■ Task prompt: Could you retype all of the entries below word for word?

■ Saved data entries:
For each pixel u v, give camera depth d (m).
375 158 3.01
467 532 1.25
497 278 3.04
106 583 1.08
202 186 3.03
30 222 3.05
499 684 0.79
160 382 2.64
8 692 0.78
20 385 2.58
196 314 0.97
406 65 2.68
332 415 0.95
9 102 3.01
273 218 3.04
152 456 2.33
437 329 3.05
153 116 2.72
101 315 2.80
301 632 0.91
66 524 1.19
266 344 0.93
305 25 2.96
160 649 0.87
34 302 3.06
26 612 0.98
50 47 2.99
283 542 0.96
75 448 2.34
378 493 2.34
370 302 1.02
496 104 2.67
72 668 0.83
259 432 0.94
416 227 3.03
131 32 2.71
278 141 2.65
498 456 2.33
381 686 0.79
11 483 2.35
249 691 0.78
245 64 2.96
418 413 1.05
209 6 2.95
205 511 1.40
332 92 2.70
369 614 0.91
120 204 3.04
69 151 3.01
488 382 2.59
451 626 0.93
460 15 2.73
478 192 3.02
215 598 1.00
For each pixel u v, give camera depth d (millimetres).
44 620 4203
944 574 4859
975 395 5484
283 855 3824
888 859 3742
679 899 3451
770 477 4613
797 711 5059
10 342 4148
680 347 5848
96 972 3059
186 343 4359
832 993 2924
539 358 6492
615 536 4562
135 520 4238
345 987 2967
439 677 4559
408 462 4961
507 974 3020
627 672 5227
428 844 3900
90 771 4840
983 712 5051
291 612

■ Problem solution:
For each pixel u v, give camera depth d (m).
375 158 3.01
467 532 1.25
497 278 3.04
106 583 1.08
202 186 3.03
30 222 3.05
499 684 0.79
160 382 2.64
8 692 0.78
20 385 2.58
196 314 0.97
406 65 2.68
332 415 0.95
9 102 3.01
273 218 3.04
152 456 2.33
437 329 3.05
153 116 2.72
101 315 2.80
301 632 0.91
66 524 1.19
266 344 0.93
305 25 2.96
160 649 0.87
34 302 3.06
26 612 0.98
50 47 2.99
283 542 0.96
75 448 2.34
378 493 2.34
370 302 1.02
496 104 2.67
72 668 0.83
259 432 0.94
416 227 3.03
131 32 2.71
278 141 2.65
498 456 2.33
381 686 0.79
11 483 2.35
249 691 0.78
245 64 2.96
418 413 1.05
209 6 2.95
205 511 1.40
332 92 2.70
369 614 0.91
120 204 3.04
69 151 3.01
488 382 2.59
451 626 0.93
460 15 2.73
478 192 3.02
215 598 1.00
For each pixel u v, give camera depth d (millimetres).
44 620 4203
944 574 4859
975 395 5484
283 855 3824
888 859 3742
679 899 3451
770 477 4613
797 711 5059
10 342 4148
680 347 5848
96 972 3059
186 343 4359
832 993 2924
539 358 6492
615 536 4562
135 520 4238
345 987 2967
439 677 4559
408 462 4961
507 974 3020
627 672 5227
428 844 3900
90 771 4840
983 712 5051
291 612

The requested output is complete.